Signal and information are not grass.

Grass and property require upkeep. Radio waves and electromagnetic radiation do not.

I don't want your dog to piss on my lawn and kill my grass. But what harm does it cause me if you take a picture of my lawn? Or if I take a picture of your dog?

If I spend $100M making a Hollywood movie - pay employees, vendors, taxes - contribute to the economic growth of the country - and then that product gets stolen and given away completely for free without being able to see upside, that's a little bit different.

But my Hacker News comment? It's not money.

I think there are plausible ways to draw lines that protect genuine work, effort, and economics while allowing society and innovation to benefit from the commons.

• hsuduebc2 2 hours ago

How is is he breaking gdpr here?

• andrewmcwatters 2 hours ago

They already refuse to comply with CPRA, instead electing to replace your username with a random 6(?) character string, prefixed with `_`, if I remember correctly.
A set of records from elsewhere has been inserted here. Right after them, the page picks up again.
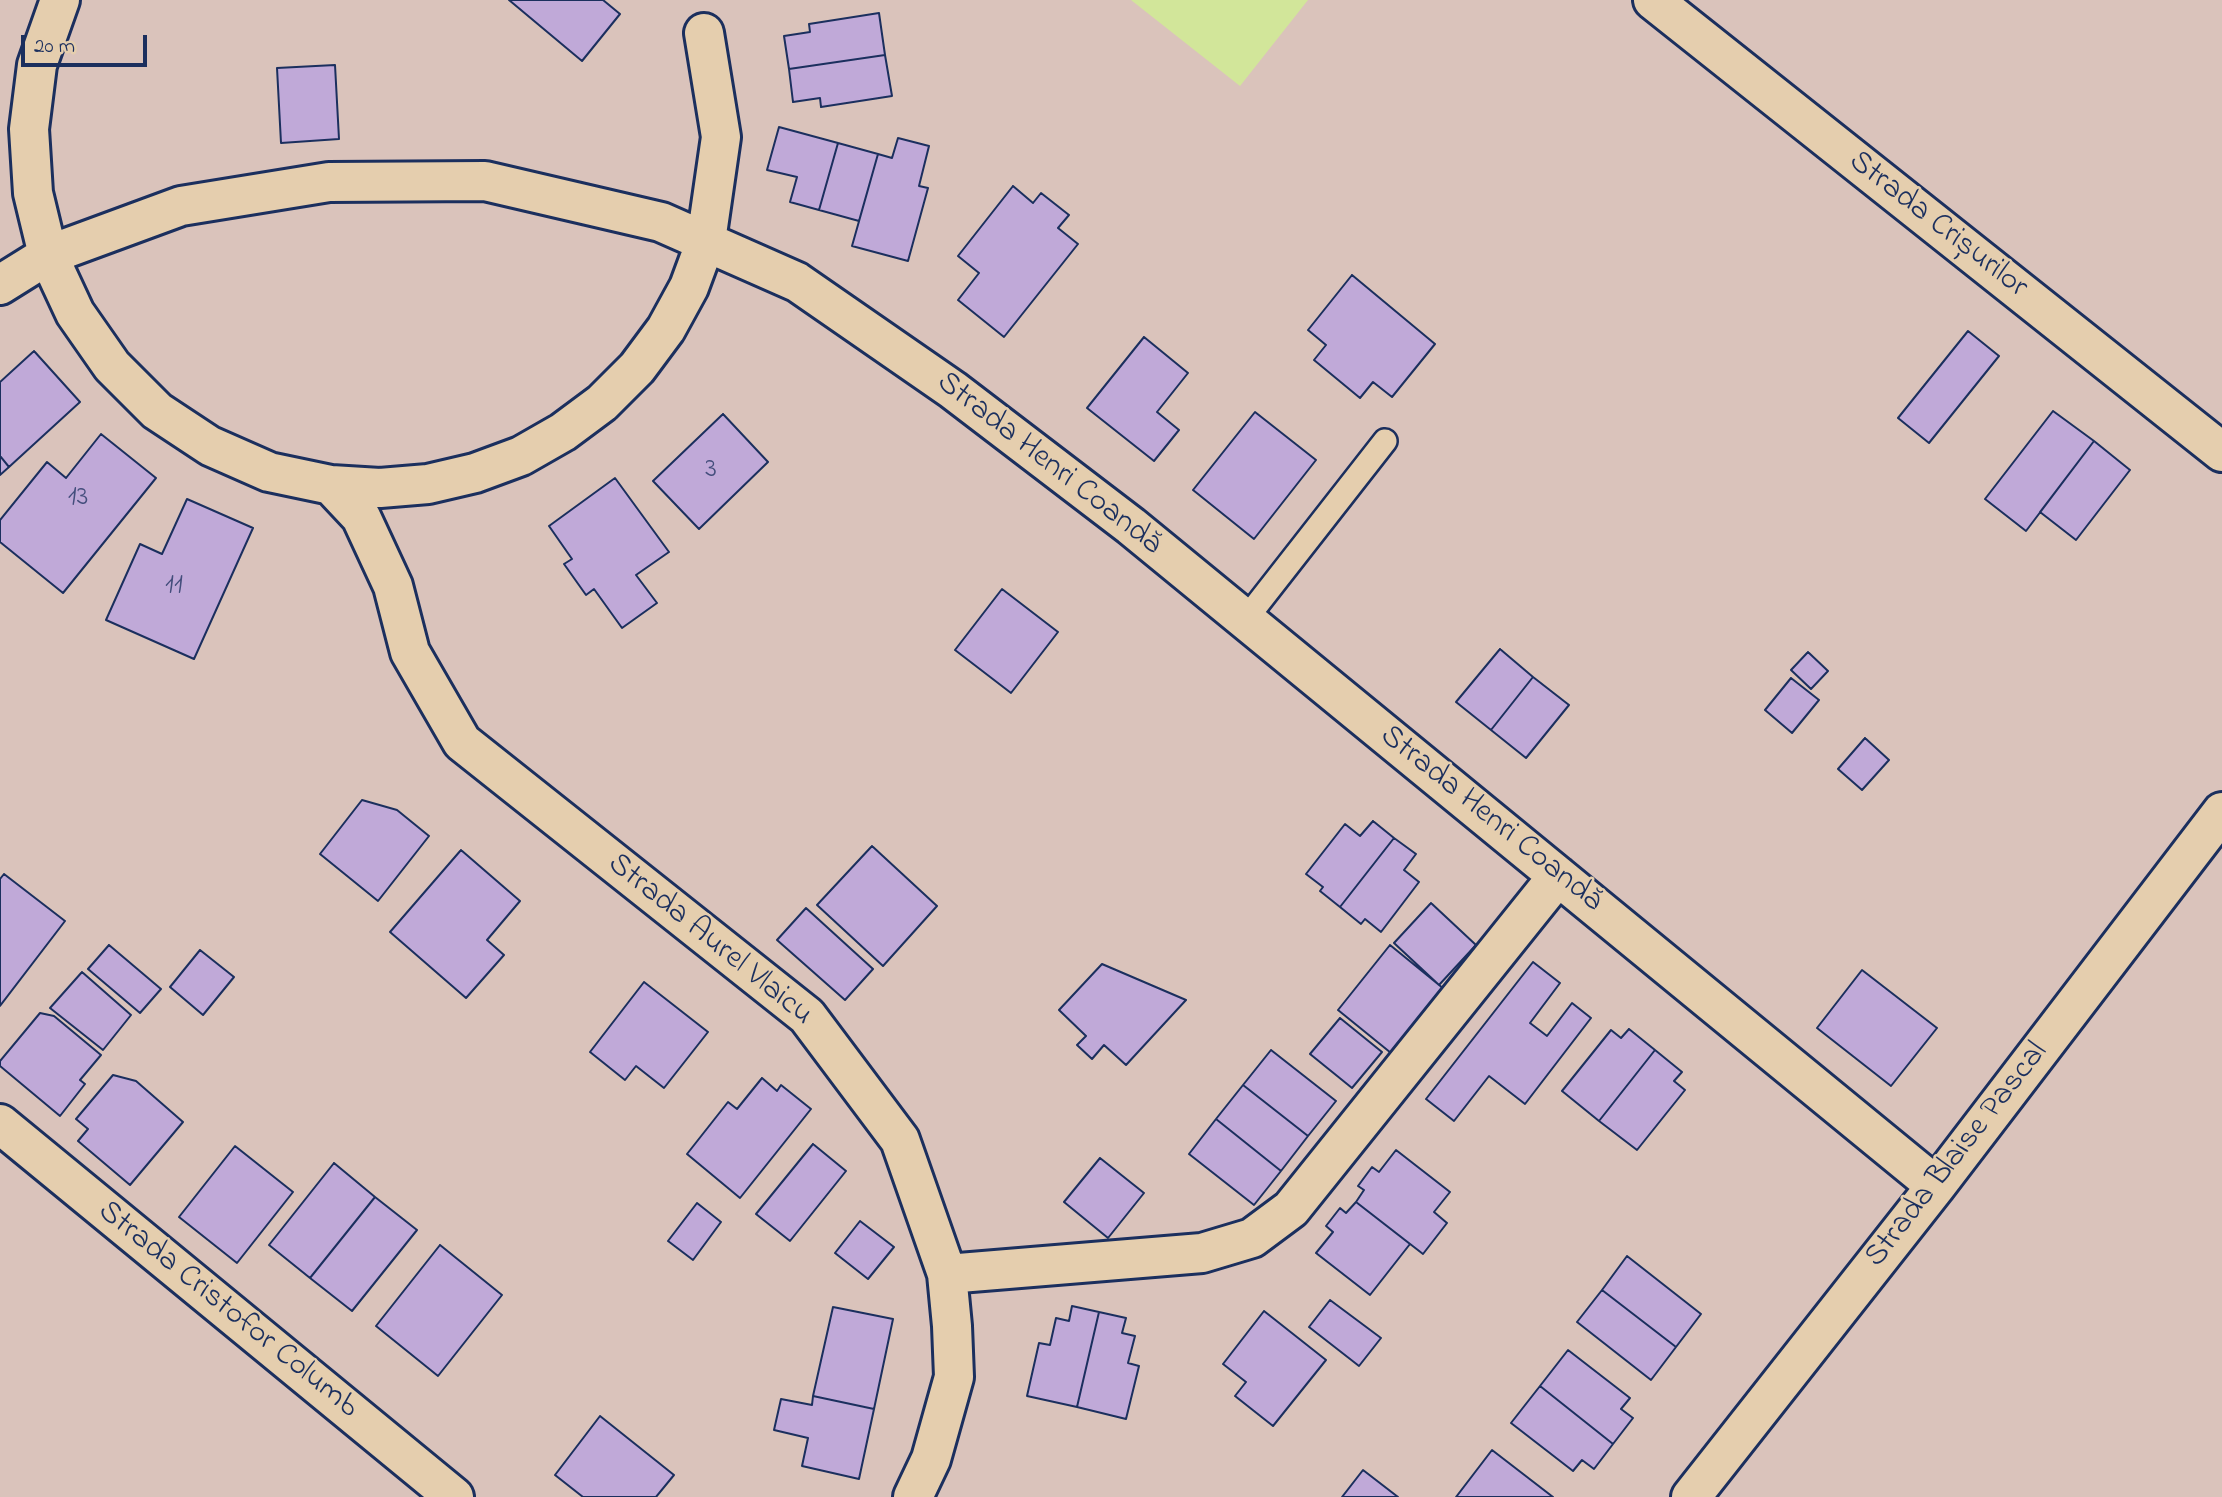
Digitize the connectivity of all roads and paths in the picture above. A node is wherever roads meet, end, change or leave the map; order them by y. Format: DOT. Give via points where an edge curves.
graph roads {
  1 [pos="60,0"];
  2 [pos="1653,0"];
  3 [pos="704,33"];
  4 [pos="706,241"];
  5 [pos="48,255"];
  6 [pos="0,285"];
  7 [pos="1385,441"];
  8 [pos="2222,452"];
  9 [pos="331,485"];
  10 [pos="1245,620"];
  11 [pos="2222,812"];
  12 [pos="1558,876"];
  13 [pos="0,1124"];
  14 [pos="1936,1186"];
  15 [pos="947,1274"];
  16 [pos="454,1497"];
  17 [pos="913,1497"];
  18 [pos="1691,1497"];
  1 -- 5 [label="street" via="37,65 29,129 33,193"];
  2 -- 8 [label="street, Strada Crișurilor"];
  3 -- 4 [label="street" via="721,137"];
  4 -- 5 [label="street, Strada Henri Coandă" via="661,222 485,181 329,182 181,205"];
  4 -- 9 [label="street" via="689,287 666,329 602,403 563,432 521,456 428,484 380,488"];
  4 -- 10 [label="street, Strada Henri Coandă" via="797,282 953,390"];
  5 -- 6 [label="street, Strada Henri Coandă"];
  5 -- 9 [label="street" via="89,334 112,366 157,411 210,446 269,472"];
  7 -- 10 [label="lane"];
  9 -- 15 [label="street, Strada Aurel Vlaicu" via="361,517 393,586 410,652 462,742 807,1016 900,1140"];
  10 -- 12 [label="street, Strada Henri Coandă"];
  11 -- 14 [label="street, Strada Blaise Pascal"];
  12 -- 14 [label="street, Strada Henri Coandă"];
  12 -- 15 [label="street" via="1291,1209 1252,1238 1202,1253"];
  13 -- 16 [label="street, Strada Cristofor Columb"];
  14 -- 18 [label="street, Strada Blaise Pascal"];
  15 -- 17 [label="street, Strada Aurel Vlaicu" via="954,1377 931,1459"];
}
I know, because I've been here since maybe 2015 or so, but this account was created in 2019.

So any PII you have mentioned in your comments is permanent on Hacker News.

I would appreciate it if they gave users the ability to remove all of their personal data, but in correspondence and in writing here on Hacker News itself, Dan has suggested that they value the posterity of conversations over the law.